Un investimento “stress-free” è un investimento in cui la maggior parte del lavoro la si fa in sede di analisi (ossia una volta ogni 60 – 90 giorni, anche se per onor del vero, le analisi possono richiedere anche 3 o 4 giorni). In questa sede si valutano gli investimenti partendo da un approccio verticale in cui prima si sceglie l’area geografica di riferimento, poi il settore, poi l’industria ed infine, qualora non si volesse optare per un investimento tramite ETF (in tal caso ci si dovrà fermare all’analisi di settore o al massimo a quella delle singole industrie) si dovrà procedere all’analisi delle migliori azioni in quella determinata industria (o, in senso lato, settore).

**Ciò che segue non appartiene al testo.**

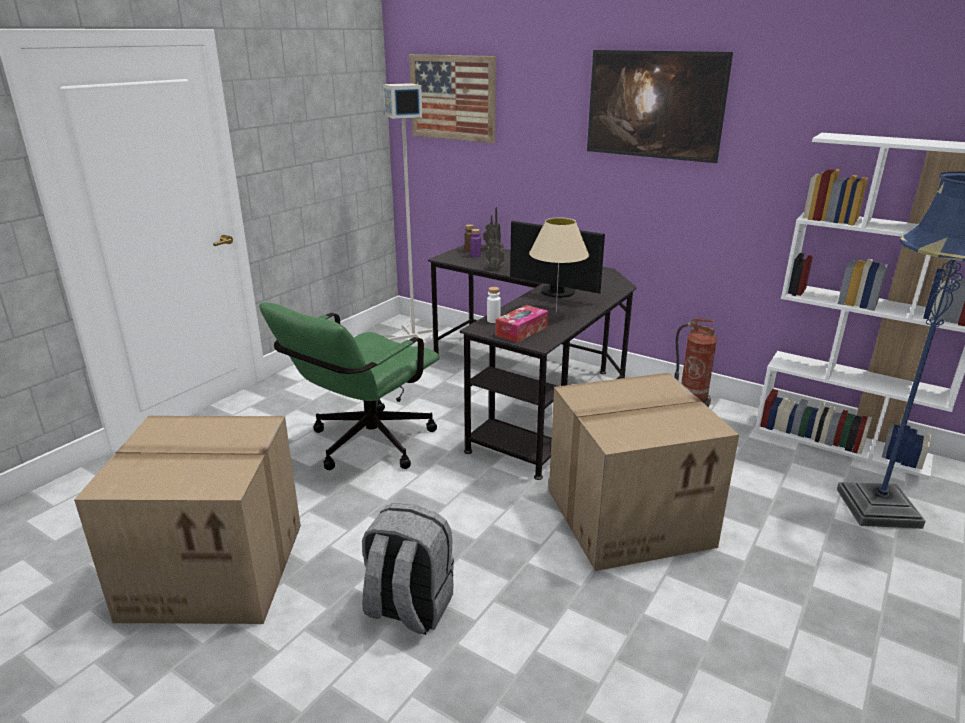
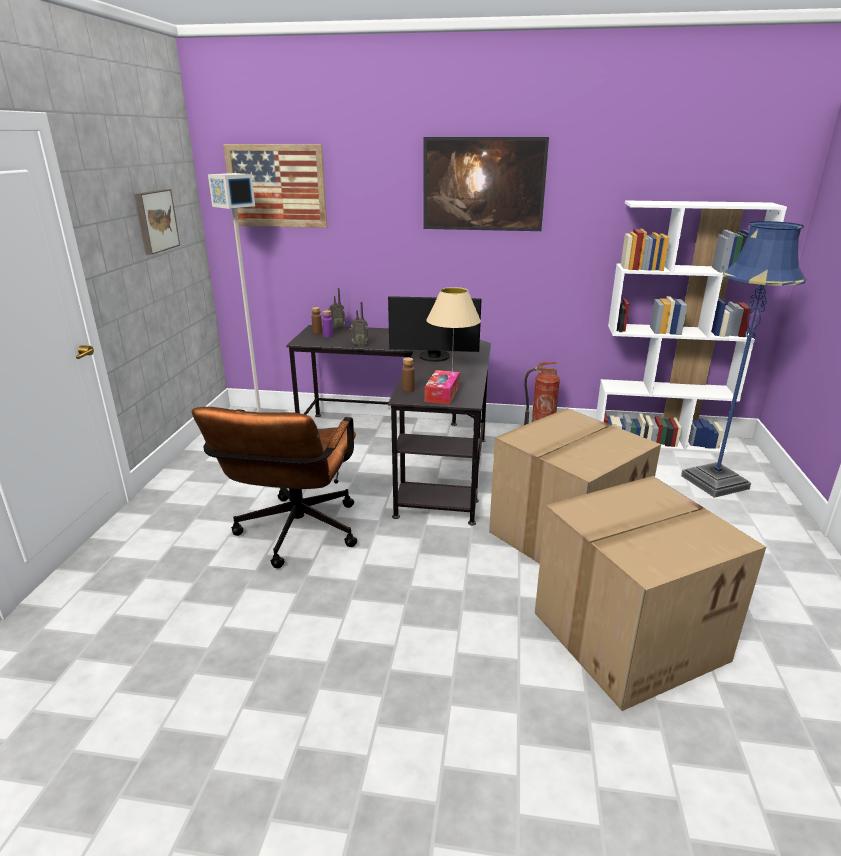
camera: 25 degrees left, 0 degrees up
cardboard box [74,416,301,624] -> cardboard box moved to [535,476,766,711]
green office chair [259,302,440,470] -> brown office chair [192,407,357,568]
grey backpack [362,503,454,635] -> none
white bottle [487,287,501,323] -> brown bottle [402,358,415,392]
none -> picture [134,189,180,255]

L’investimento in questo caso sarà “pro-ciclico” in quanto ci si andrà ad esporre a settori ed industrie che stanno registrando un miglior “momentum” rispetto alle altre e che potrebbero racchiudere una maggiore volatilità rispetto ad altri settori meno attenzionati dagli investitori con il risultato che se le cose vanno bene, e per fortuna, scegliendo asset validi, sono sempre andate bene (quantomeno negli ultimi 90 anni) allora il tuo portafoglio sovraperformerà il mercato ma, in caso di ripiegamenti di breve, che ci sono e ci saranno sempre, allora un po’ di sudarella alle mani ti potrà venire eccome…

Un investimento di questo tipo, è evidentemente piuttosto speculativo per via della maggiore volatilità implicita degli asset che andremo a selezionare ma non solo per questo. Il mio metodo d’investimento, sia per quanto riguarda il portafoglio principale, che quello “satellite” è piuttosto speculativo in quanto prevede una percentuale molto bassa, o in alcuni periodi come quello attuale, nulla, di strumenti a reddito fisso ossia obbligazioni ed addirittura società value ad alto dividendo.

Come primo articolo del blog, ritengo di averti già riempito la testa di informazioni e se come me, hai una soglia di attenzione bassa, allora è meglio continuare ad affrontare il tema stock-picking in un’altra sede, dandoti magari il tempo di metabolizzare le parole di questo sconosciuto che condivide online la propria conoscenza dei mercati finanziari ed ha anche la presunzione di definirsi The Investment Boss.